▶ _WORK INSTRUCTIONS_
Give back the entries in full, exactly as they are written.

======== SUPPLIED RECORDS

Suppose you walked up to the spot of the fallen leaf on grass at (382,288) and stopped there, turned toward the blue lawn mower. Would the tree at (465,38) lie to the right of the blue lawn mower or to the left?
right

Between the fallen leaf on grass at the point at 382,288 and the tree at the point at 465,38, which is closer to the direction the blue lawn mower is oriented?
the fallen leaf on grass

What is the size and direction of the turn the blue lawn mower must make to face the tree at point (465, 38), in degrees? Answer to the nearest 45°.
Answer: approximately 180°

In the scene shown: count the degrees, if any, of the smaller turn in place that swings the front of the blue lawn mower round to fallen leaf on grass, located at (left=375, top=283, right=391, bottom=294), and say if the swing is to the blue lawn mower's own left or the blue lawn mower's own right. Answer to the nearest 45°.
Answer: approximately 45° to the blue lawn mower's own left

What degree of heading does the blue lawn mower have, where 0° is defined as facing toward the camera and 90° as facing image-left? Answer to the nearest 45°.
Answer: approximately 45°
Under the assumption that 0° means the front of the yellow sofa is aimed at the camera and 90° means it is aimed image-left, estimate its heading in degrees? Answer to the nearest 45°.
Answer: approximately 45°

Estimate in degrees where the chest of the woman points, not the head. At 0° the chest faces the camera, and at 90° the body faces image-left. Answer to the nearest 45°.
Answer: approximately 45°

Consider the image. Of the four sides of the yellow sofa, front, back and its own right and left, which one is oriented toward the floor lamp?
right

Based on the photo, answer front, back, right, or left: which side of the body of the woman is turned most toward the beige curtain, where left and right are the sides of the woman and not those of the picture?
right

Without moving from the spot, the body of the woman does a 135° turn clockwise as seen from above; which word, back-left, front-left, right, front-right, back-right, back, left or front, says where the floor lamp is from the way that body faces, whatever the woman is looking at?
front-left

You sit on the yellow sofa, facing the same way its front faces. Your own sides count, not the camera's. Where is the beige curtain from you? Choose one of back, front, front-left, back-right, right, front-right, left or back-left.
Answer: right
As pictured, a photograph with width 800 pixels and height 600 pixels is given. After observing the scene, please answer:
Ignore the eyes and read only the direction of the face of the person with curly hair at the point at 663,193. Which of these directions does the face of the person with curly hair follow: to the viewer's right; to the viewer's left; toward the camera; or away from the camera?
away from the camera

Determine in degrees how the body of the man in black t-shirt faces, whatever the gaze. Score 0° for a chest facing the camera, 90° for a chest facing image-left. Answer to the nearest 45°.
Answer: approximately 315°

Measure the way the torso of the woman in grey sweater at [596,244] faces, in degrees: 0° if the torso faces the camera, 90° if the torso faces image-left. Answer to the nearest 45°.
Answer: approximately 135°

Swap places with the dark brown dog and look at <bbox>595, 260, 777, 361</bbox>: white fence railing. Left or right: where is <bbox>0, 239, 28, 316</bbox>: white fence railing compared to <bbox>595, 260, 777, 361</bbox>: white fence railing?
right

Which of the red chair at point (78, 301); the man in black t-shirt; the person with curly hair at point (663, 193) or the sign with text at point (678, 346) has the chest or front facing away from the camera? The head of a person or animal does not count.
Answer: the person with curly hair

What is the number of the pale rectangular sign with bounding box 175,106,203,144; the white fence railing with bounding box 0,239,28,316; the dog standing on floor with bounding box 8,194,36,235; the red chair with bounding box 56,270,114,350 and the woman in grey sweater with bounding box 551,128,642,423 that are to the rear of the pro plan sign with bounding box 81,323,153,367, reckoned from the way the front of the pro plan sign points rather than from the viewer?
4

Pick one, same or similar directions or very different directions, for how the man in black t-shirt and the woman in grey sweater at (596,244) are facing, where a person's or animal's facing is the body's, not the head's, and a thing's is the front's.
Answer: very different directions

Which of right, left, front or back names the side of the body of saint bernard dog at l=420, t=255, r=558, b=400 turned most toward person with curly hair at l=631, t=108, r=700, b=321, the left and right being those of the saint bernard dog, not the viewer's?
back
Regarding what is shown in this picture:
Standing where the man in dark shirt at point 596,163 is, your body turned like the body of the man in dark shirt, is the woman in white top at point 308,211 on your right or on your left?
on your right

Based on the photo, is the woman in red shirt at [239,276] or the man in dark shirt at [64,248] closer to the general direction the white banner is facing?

================

▶ _ANSWER BELOW_
Suppose you walked up to the spot of the fallen leaf on grass at (382,288) and stopped there, turned toward the blue lawn mower. Would the tree at (465,38) lie to the right of the blue lawn mower or to the left?
right

Between the fallen leaf on grass at the point at 382,288 and the tree at the point at 465,38, which is closer to the direction the blue lawn mower is oriented?
the fallen leaf on grass

What is the size and direction of the turn the blue lawn mower must make to face the tree at point (465, 38), in degrees? Answer to the nearest 45°.
Answer: approximately 180°

In the scene shown: count the degrees, if any, of the smaller turn in place that swings the front of the blue lawn mower round to fallen leaf on grass, located at (left=375, top=283, right=391, bottom=294), and say if the swing is to the blue lawn mower's own left or the blue lawn mower's own right. Answer to the nearest 45°.
Answer: approximately 45° to the blue lawn mower's own left

What degree of heading does the blue lawn mower have, where 0° is defined as facing toward the camera and 90° as facing image-left? Answer to the nearest 45°.
Answer: approximately 45°
Under the assumption that 0° means the front of the yellow sofa is aimed at the camera and 90° means it is aimed image-left, estimate its heading in degrees? Answer to the nearest 45°.
Answer: approximately 45°

Estimate in degrees where the chest of the woman points, not the head. At 0° the chest faces the camera, and at 90° the body faces image-left. Answer to the nearest 45°.
Answer: approximately 45°

Consider the image. Of the four sides of the yellow sofa, front, back and its own right and left, which one is oriented toward the floor lamp?
right

Based on the photo, answer front, back, right, or left: which side of the body of the woman is turned most toward the beige curtain, where left and right are the sides of the woman and not those of the picture?
right

Without moving from the spot, the body of the woman does a 135° turn clockwise as seen from above; which word, back-left, front-left, right, front-right, back-right, back, left or front, says where the floor lamp is from the way that body faces, whatever the woman is looking at?
front-left

You sit on the yellow sofa, facing the same way its front faces. Your own sides count, not the camera's. Where is the beige curtain from you? Choose one of back, front, front-left, back-right, right, front-right, left or back-left.
Answer: right
As pictured, a photograph with width 800 pixels and height 600 pixels is given. After observing the scene, please answer:
Ignore the eyes and read only the direction of the face of the person with curly hair at the point at 663,193. Which of these directions does the face of the person with curly hair follow: to the viewer's right; to the viewer's left; toward the camera; or away from the camera?
away from the camera

Determine in degrees how the body of the man in black t-shirt faces, whatever the gaze. Score 0° for a chest facing the camera, 90° for a chest facing image-left. Answer to the nearest 45°.
Answer: approximately 315°

Measure the way the torso of the woman in grey sweater at [596,244] faces, in degrees: 0° if the torso faces the camera, 90° if the torso faces image-left. Answer to the nearest 45°.
Answer: approximately 135°

Swap places with the dark brown dog and look at <bbox>595, 260, 777, 361</bbox>: white fence railing. Left or right: where is <bbox>0, 239, 28, 316</bbox>: white fence railing compared to <bbox>595, 260, 777, 361</bbox>: white fence railing?
right

Which of the red chair at point (78, 301); the man in black t-shirt; the person with curly hair at point (663, 193) or the sign with text at point (678, 346) has the chest or front facing away from the camera? The head of a person or animal does not count.
Answer: the person with curly hair

What is the number of the pale rectangular sign with bounding box 175,106,203,144; the white fence railing with bounding box 0,239,28,316; the dog standing on floor with bounding box 8,194,36,235; the red chair with bounding box 56,270,114,350 and the woman in grey sweater with bounding box 551,128,642,423 that are to the rear of the pro plan sign with bounding box 81,323,153,367, reckoned from the way the front of the pro plan sign points rather than from the viewer?
4

Pick one, same or similar directions or very different directions, for how the man in black t-shirt and the woman in grey sweater at (596,244) are facing, where a person's or animal's facing is the body's, not the head's, and a thing's is the front's.
Answer: very different directions

Which of right, left, front or back names the side of the body of saint bernard dog at l=420, t=255, r=558, b=400 turned most toward person with curly hair at l=631, t=108, r=700, b=321, the left and right being those of the saint bernard dog, not the viewer's?
back
Regarding what is shown in this picture:
Standing where the man in dark shirt at point 596,163 is, your body turned like the body of the man in dark shirt, is the woman in white top at point 308,211 on your right or on your left?
on your right

Based on the photo, is the woman in red shirt at [239,276] or the man in dark shirt at [64,248] closer to the general direction the white banner is facing?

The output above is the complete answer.